Joao se vio obligado a pasar 16 días oculto entre la carga del mercante en posición fetal, sin cambios de postura y sin más distracciones que las páginas del Nuevo Testamento. Joao jamás supo de la compañía de sus vecinos aplastados por el desplazamiento de la mercancía a escasos metros de su ratonera y apenas tuvo valor para mirar sus cuerpos el día que logró poner fin a su odisea. Ahora pavimenta las calles de la ciudad de Santander allá por donde camina, la sonrisa ha vuelto a dibujar parte de su semblante y bajo la sombra del gorro rapero que luce dice haber encontrado el paraíso del que tanto había oído hablar. Joao Pedro Combo sigue rezando cada día y no se cansa de repartir agradecimientos. Tampoco le preocupa ya lo que va a comer al día siguiente.
Texto e imagen: Javier Rodríguez
CARMELA CAAN, REFUGIADA GUATEMALTECA
Pegando patadas en la tripa de su madre. Así llego Carmela Caan al refugio mexicano de Chiapas en noviembre de 1991. Desde los inicios de 1980, miles de guatemaltecos fueron obligados a emprender los caminos del éxodo y buscar cobijo en el país vecino. La familia Caan llegó al refugio tras huir de las matanzas colectivas y de la ola de terror que venía imponiendo la autoridad en Guatemala; treinta años de contienda civil que propiciaron, además, el desplazamiento interno de un millón de indígenas mayas y la muerte de más de 100 mil personas.
Con el paso del tiempo la mayoría de los refugiados regresaron a Guatemala. Pero a pesar de no tener ninguna pertenencia, Carmela y los suyos decidieron establecer en México su hogar a la espera de un lote de tierra fértil. Carmela es guatemalteca por sangre y mexicana por derecho de suelo, reconocimiento que el país azteca viene dando a las familias con hijos nacidos en el exilio e interesadas en acogerse a la naturalización por la vía privilegiada. Los Caan tampoco tenían mucho donde elegir, ya que la aldea de donde les sacaron ya no queda nada en pie. La política de tierra arrasada que se impuso en Guatemala les dejó sin techo y sin huerto para cultivar.
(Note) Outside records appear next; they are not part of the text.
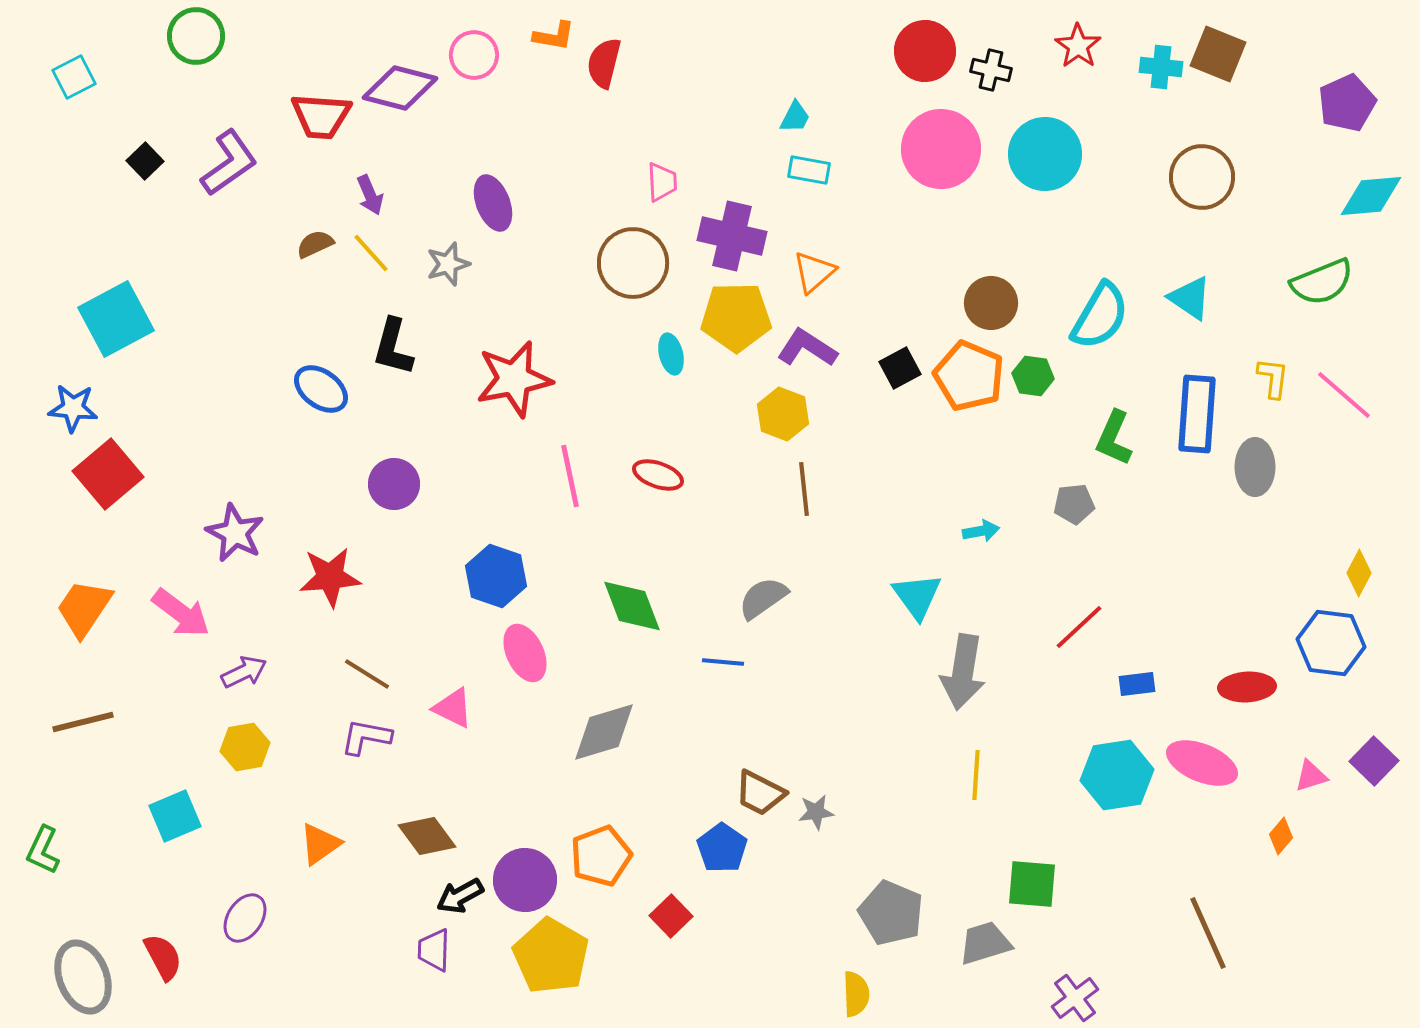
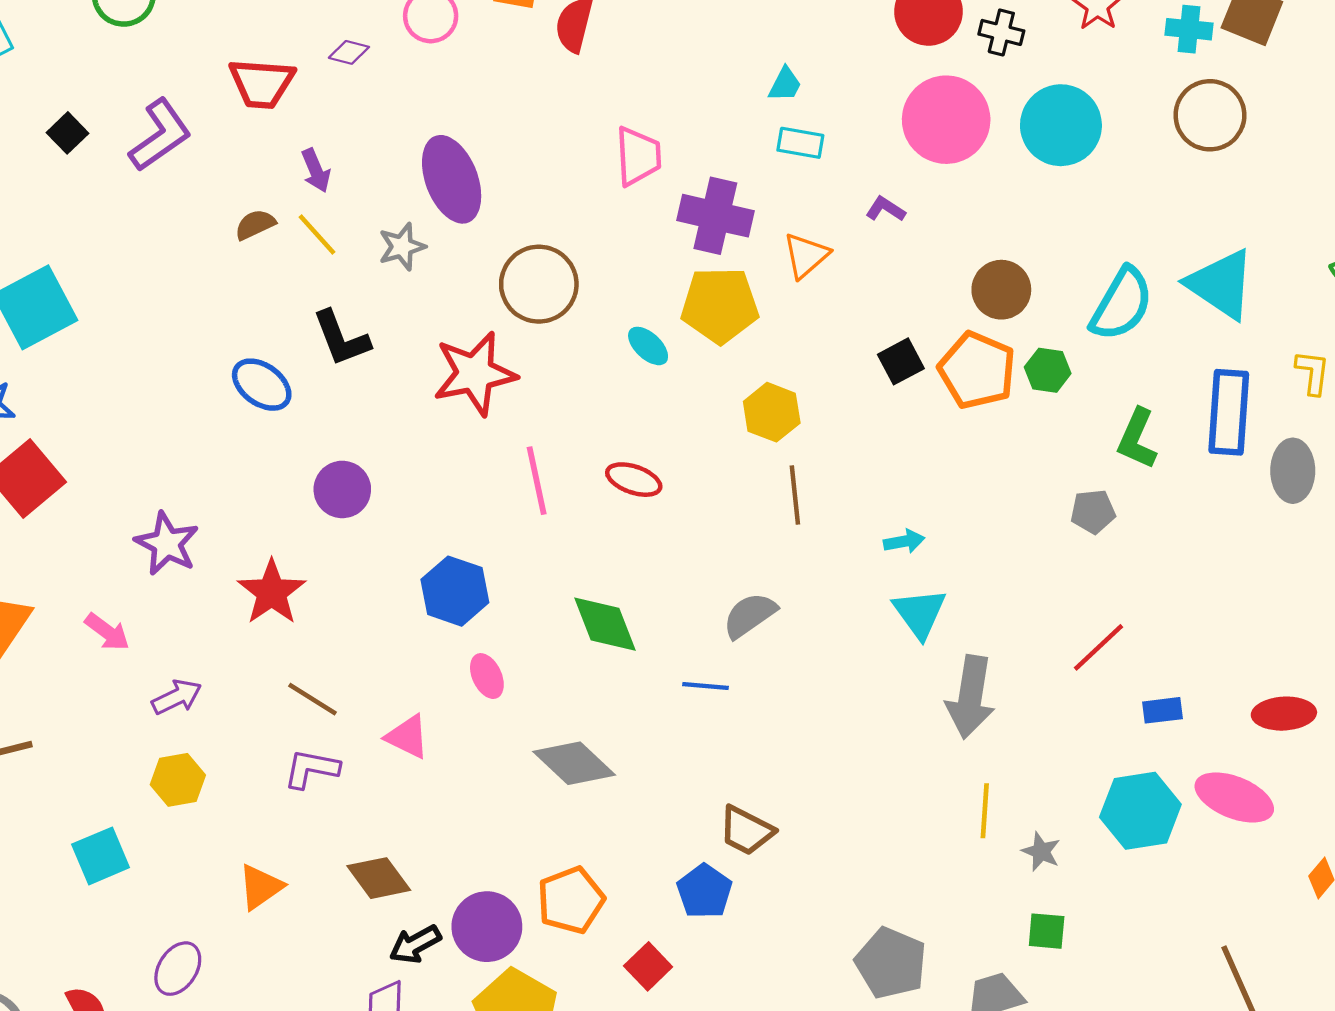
purple diamond: (400, 88) -> (349, 52), size x0.5
brown circle: (1202, 177) -> (1210, 115), moved
pink trapezoid: (662, 182) -> (638, 156), size x1.4
purple ellipse: (493, 203) -> (452, 179), size x1.4
brown circle: (633, 263) -> (539, 284), moved
cyan triangle: (1190, 298) -> (1221, 284), size x1.5
black L-shape: (393, 347) -> (341, 338), turned -36
purple L-shape: (807, 348) -> (885, 209), moved, size x0.6
cyan ellipse: (671, 354) -> (648, 346), turned -33
cyan arrow: (981, 531) -> (904, 541), moved
red star: (330, 577) -> (272, 592), turned -30
pink arrow: (181, 613) -> (107, 632), size x0.7
pink ellipse: (525, 653) -> (487, 676), size x0.7
gray diamond: (604, 732) -> (574, 763), turned 60
gray star: (816, 812) -> (1041, 852), moved, turned 30
green square: (1032, 884) -> (1047, 931), size x0.7

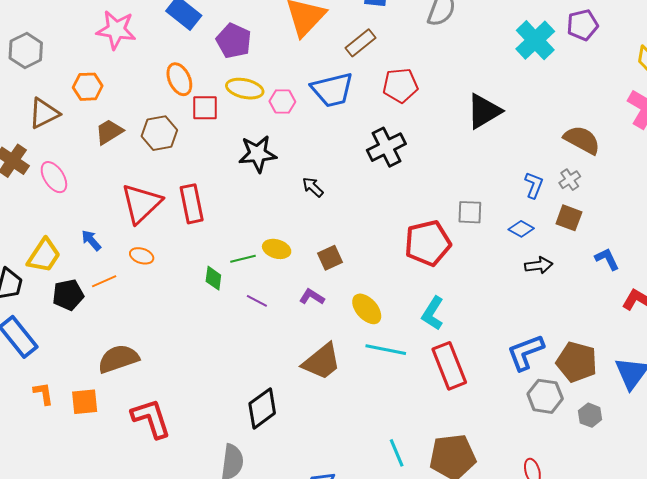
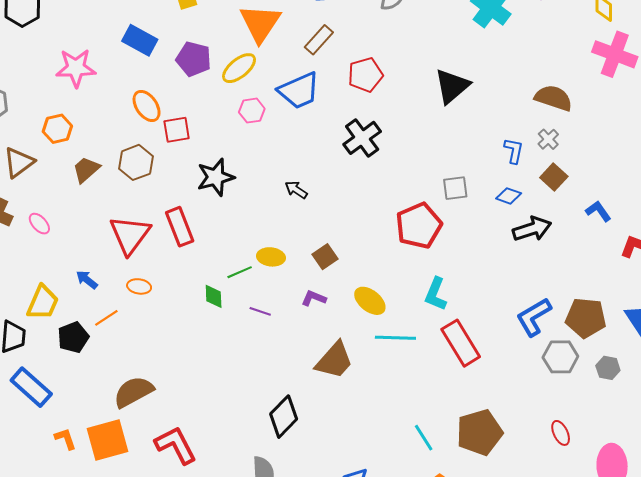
yellow ellipse: (245, 89) -> (239, 68), moved, turned -42
black star: (258, 154) -> (216, 177), moved
pink ellipse: (54, 177) -> (39, 224), size x0.7
brown square: (569, 218) -> (554, 177), turned 32
black arrow: (539, 265) -> (532, 229), size x1.4
orange square: (85, 402) -> (107, 440), size x1.5

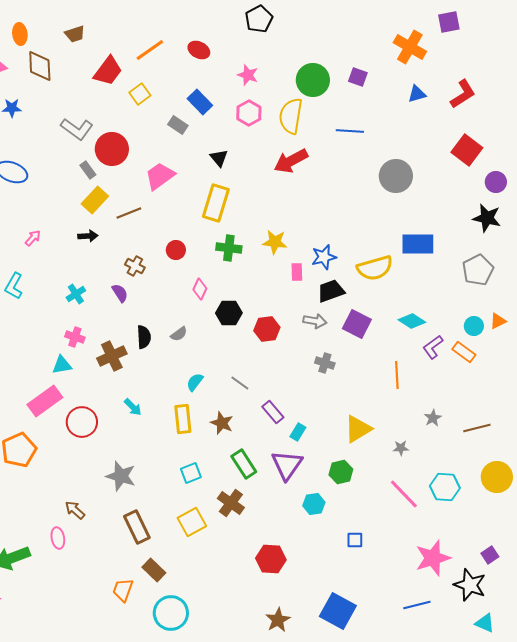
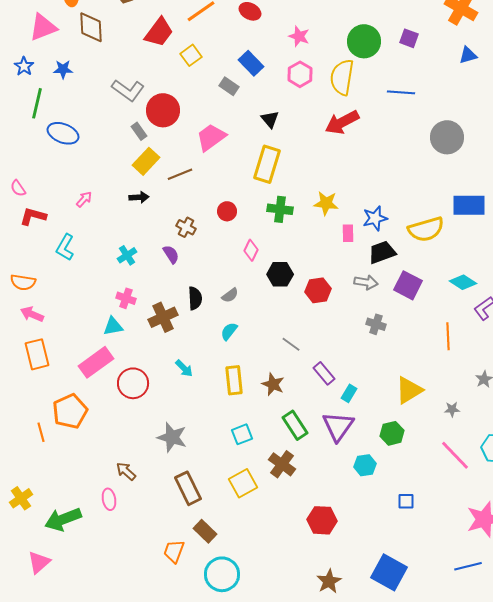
cyan semicircle: (195, 382) -> (229, 331), moved

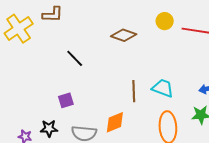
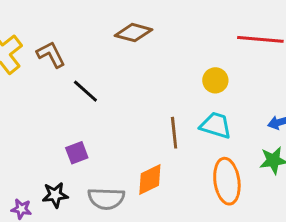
brown L-shape: (53, 14) -> (51, 54), moved, turned -115
yellow circle: (165, 21) -> (215, 80), moved
brown diamond: (124, 35) -> (134, 33), moved

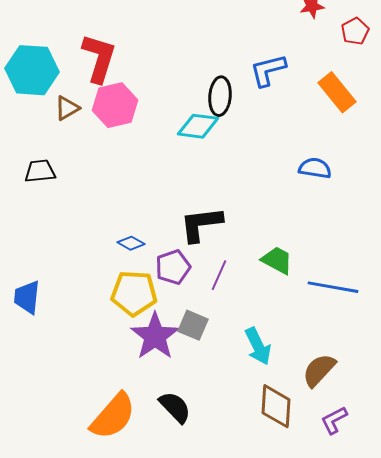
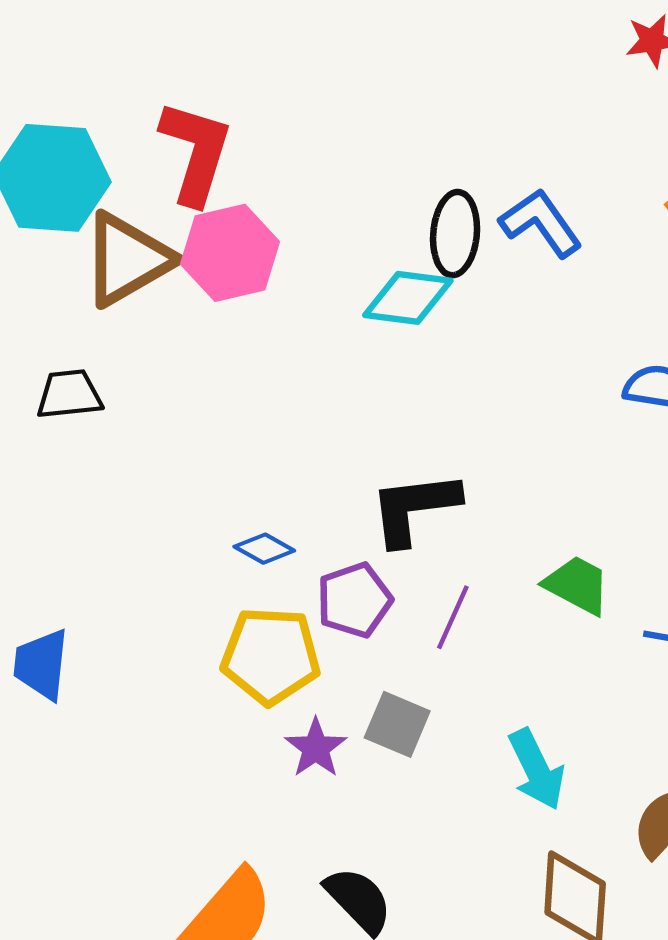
blue L-shape: (268, 70) -> (541, 223), moved, turned 69
brown triangle: (67, 108) -> (127, 259), size x1.8
purple star: (155, 336) -> (316, 748), size x0.6

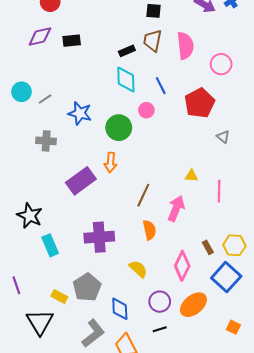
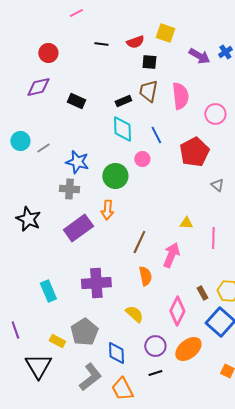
black rectangle: (72, 41) -> (76, 101), moved, turned 30
gray cross: (46, 141) -> (69, 189), moved
black star: (30, 216) -> (28, 219), moved

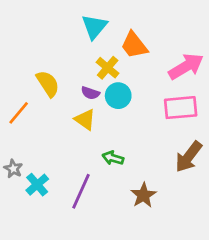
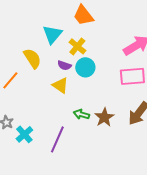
cyan triangle: (94, 27) -> (52, 34), moved
orange trapezoid: (134, 45) -> (83, 15), moved
brown star: (143, 195) -> (104, 117), moved

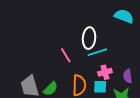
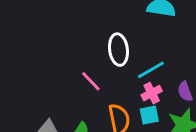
cyan line: (97, 52) -> (151, 70), moved

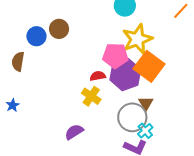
A sus 14 años, Carmela no ha conocido más que el exilio. Jamás ha visto un retrato de sus abuelos y apenas ha conseguido levantar sus dulces ojos por encima de los barracones de madera y letrinas provisionales suministrados por la ayuda internacional. Aun así, Carmela exporta dignidad. Para ella, México es su casa grande. Un trozo de mapa en el que a ella y sus hermanos han aprendido a leer y escribir y a su padre le han sobrado haciendas para destripar terrones y ganarse unos pesos.
Al principio, Carmela tenía un pie en cada país. Ahora pisa firme con los dos en su México “lindo y querido”.